If you’re paying for digital marketing, then the answer is probably yes. Digital marketing is expensive and time consuming, using more resources than you can afford to waste. Planned correctly, a comprehensive digital marketing effort can be immensely impactful to your business. 

You wouldn’t climb a mountain without knowledge or a trail map to get to the peak. Don’t create a digital content ecosystem without a robust digital marketing strategy to guide you.

What is a digital marketing strategy?

A digital marketing strategy is the roadmap that guides a digital marketing effort. Creating a digital marketing strategy occurs usually after a digital content audit, but before any new content is created. Successful digital marketing strategies align closely with key business objectives. 

What does a digital marketing strategy include?

A digital marketing strategy is composed of several crucial, interconnected components.
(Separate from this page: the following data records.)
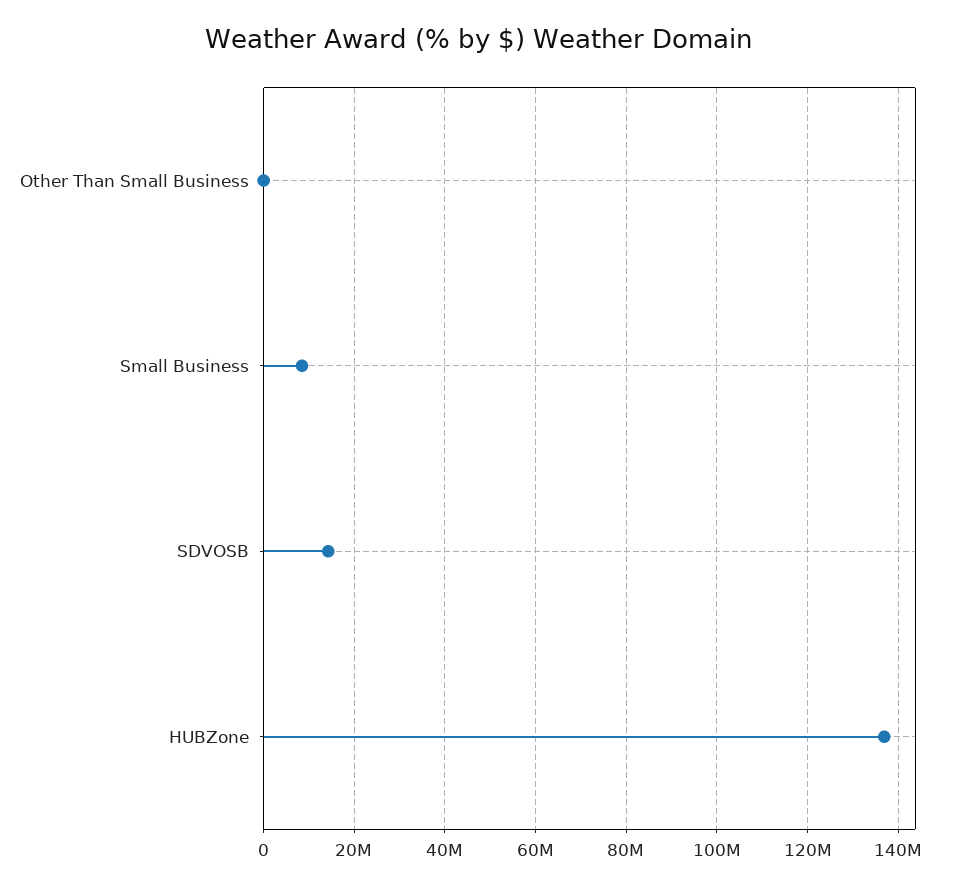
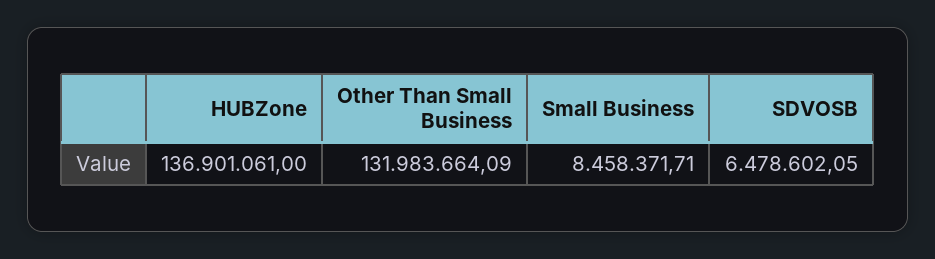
Other Than Small Business: 0 -> 131983664.09
SDVOSB: 14000000 -> 6478602.05

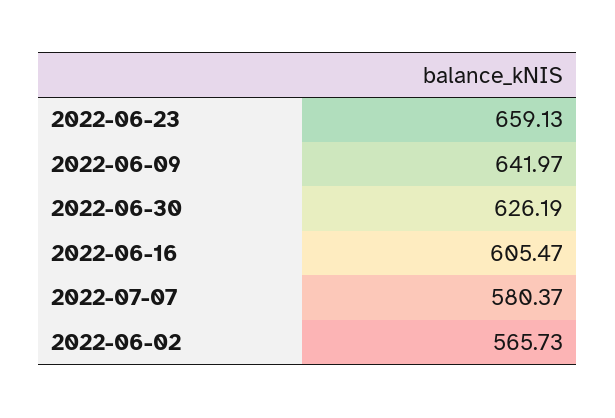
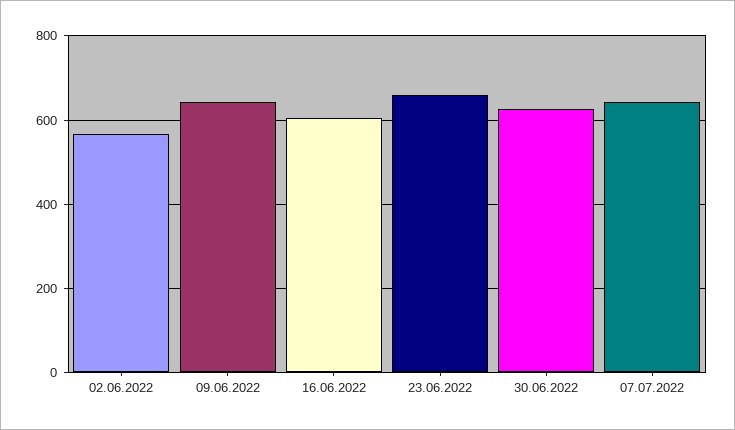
2022-07-07: 580.37 -> 640

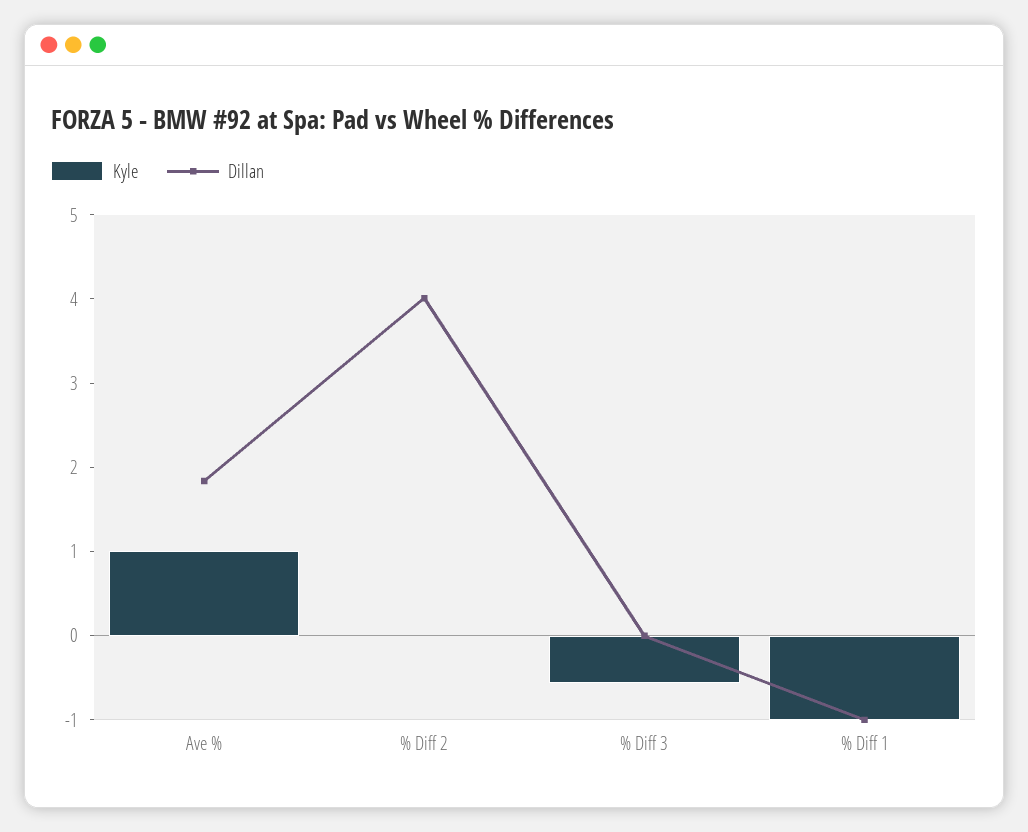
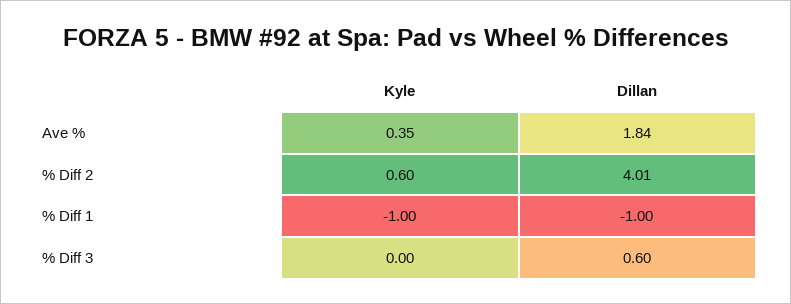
Kyle, Ave %: 1 -> 0.35
Kyle, % Diff 2: 0 -> 0.6
Kyle, % Diff 3: -0.6 -> 0
Dillan, % Diff 3: 0 -> 0.6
Digital marketing strategies that are comprehensive include a content plan that maps your target keywords, a media mix, a channel strategy, a digital content calendar, and a strategy for performance measurement and analysis. Your digital marketing strategy should also identify your resources available for executing the strategy over time. 

Who benefits from a successful digital marketing strategy?

Impactful digital marketing strategy benefits both organizations and their stakeholders. Customers and potential customers benefit from receiving valuable, relevant, and consistent digital content that meets their most important needs. Memorable and well-placed content is a win for marketing teams, while sales teams can leverage focused and informative media to accelerate the buyer journey. All stakeholders of an organization can profit from a digital marketing strategy that significantly fattens the bottom line.